Fake democracia

Denise Dresser

“Aquellos que no recuerdan el pasado están condenados a repetirlo sin sentido de futilidad irónica”, escribe el documentalista Errol Morris. Y eso es lo que está pasando en México en los tiempos de la Cuarta Transformación. El revisionismo histórico, la abdicación de la memoria, el olvido de las lecciones del siglo XX, para revivir los vicios del siglo XXI. López Obrador intenta reescribir la transición democrática a conveniencia con una reforma electoral que borraría años de luchas ciudadanas y conquistas históricas, libradas en las calles y en las casillas. AMLO intenta editar el pasado para expropiar el presente y adueñarse del futuro. Y aunque la reforma ojalá nunca sea aprobada, promocionarla es una forma de crear un ejército entusiasta a favor de la pseudodemocracia. Es una manera de movilizar a los mexicanos desmemoriados para que vuelvan a ser soldados del Presidente.
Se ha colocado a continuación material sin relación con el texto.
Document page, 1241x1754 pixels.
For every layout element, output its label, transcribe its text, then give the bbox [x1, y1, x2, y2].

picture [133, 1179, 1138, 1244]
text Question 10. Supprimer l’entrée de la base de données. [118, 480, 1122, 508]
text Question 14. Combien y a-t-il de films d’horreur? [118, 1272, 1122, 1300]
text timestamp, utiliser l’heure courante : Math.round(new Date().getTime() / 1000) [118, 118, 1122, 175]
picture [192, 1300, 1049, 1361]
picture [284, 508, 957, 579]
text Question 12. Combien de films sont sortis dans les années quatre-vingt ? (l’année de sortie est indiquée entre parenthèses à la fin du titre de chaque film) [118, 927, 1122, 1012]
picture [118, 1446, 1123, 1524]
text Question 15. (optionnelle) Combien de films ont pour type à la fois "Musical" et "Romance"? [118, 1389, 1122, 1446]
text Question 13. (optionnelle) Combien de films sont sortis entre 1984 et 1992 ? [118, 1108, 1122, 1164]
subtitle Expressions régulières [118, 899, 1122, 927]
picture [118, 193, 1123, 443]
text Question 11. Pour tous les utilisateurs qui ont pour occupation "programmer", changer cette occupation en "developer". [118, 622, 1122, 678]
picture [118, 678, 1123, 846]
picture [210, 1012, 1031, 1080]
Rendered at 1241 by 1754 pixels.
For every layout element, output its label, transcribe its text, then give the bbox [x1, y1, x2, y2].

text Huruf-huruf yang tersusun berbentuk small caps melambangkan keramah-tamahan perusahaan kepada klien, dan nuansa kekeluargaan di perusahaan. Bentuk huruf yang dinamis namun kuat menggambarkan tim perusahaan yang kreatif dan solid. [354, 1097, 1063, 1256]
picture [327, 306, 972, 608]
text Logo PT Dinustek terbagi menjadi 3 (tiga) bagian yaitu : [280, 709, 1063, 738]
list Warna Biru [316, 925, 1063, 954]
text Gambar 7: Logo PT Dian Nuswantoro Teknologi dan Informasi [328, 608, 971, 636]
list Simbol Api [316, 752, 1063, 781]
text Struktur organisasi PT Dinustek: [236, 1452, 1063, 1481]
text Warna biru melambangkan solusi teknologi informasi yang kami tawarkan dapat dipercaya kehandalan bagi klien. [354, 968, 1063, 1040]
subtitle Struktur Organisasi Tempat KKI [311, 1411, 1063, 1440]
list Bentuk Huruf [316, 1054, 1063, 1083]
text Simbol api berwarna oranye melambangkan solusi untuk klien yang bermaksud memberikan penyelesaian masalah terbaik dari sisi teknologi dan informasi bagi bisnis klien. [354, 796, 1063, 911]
Como lo fueron durante décadas de priismo. Clientes en vez de ciudadanos. Complacientes en lugar de exigentes. Arrodillados ante la Presidencia imperial que les decía cómo pensar, cómo votar, qué creer y en quién. Acostumbrados a mimetizar la historia oficial y atentos a su propaganda. Hoy, AMLO le apuesta a la memoria corta de la población y a la lengua larga de la élite en el poder. Hoy, AMLO quiere promover la amnesia colectiva para promover una regresión disfrazada. Para que olvidemos esa noche lluviosa en 1997, cuando Cuauhtémoc Cárdenas y la izquierda que encabezaba ganaron la elección en la Ciudad de México. El Zócalo desbordado, la emoción palpable, el momento inédito. Después del fraude salinista, vino la reivindicación perredista. Luego de años de marchas y movilizaciones, reformas y negociaciones, produjimos el principio de elecciones competidas. Conceptos como “alternancia” y “gobierno dividido” y “división de poderes” y “transición” comenzaron a volverse realidad.

Los acólitos de AMLO harían bien en recordar que hoy no estarían en el gobierno sin nosotros. Mario Delgado, Claudia Sheinbaum, Citlalli Hernández y Pablo Gómez deberían reconocer que Morena no existiría sin nosotros. Sin la generación que peleó por el fin de la simbiosis partido-gobierno, la credencial de elector, la tinta indeleble, las boletas numeradas, la insaculación de los funcionarios de casilla, la equidad en el terreno de juego para que la izquierda pudiera ganar. Sin los hombres y mujeres ahora acusados de traidores a la patria porque se niegan a participar en la demolición de lo construido. Y sí, el edificio de la democracia electoral tenía muros demasiado altos, pasillos estrechos, los inquilinos no siempre cumplían las reglas, y el casero a veces se comportaba de mala manera. Sabemos y reconocemos los problemas producidos por la partidocracia, los errores cometidos por el Consejo General del INE, las trampas avaladas por todos los partidos, y cuánto cuesta mantenerlos. Pero la reforma electoral impulsada no busca componer una democracia descompuesta; quiere sustituirla por otra Fake democracia.

Como la que padecimos bajo el yugo de la dictadura perfecta. Con mayorías sobrerrepresentadas y minorías excluidas. Con un partido hegemónico que nunca pierde y varios partidos de oposición que nunca pueden ganar. Con la subyugación del Congreso y la mutilación del federalismo. Con un INE inexistente y un INEC capturado. Con una reforma ideada desde el poder para no compartirlo, en vez de una reforma emanada desde las oposiciones para asegurar que siga siendo así. Si, como argumenta el politólogo Adam Przeworski, “la democracia es partidos que pierden elecciones”, lo que Morena propone son cambios para asegurar que eso nunca suceda. Regresaríamos a la priización por la vía de la morenización. Retornaríamos a la era de elecciones de Estado por la ruta de un árbitro del Estado. AMLO propone expropiar al INE pero no para que sea nuestro, sino para asegurar que sea suyo. En 2024 y más allá.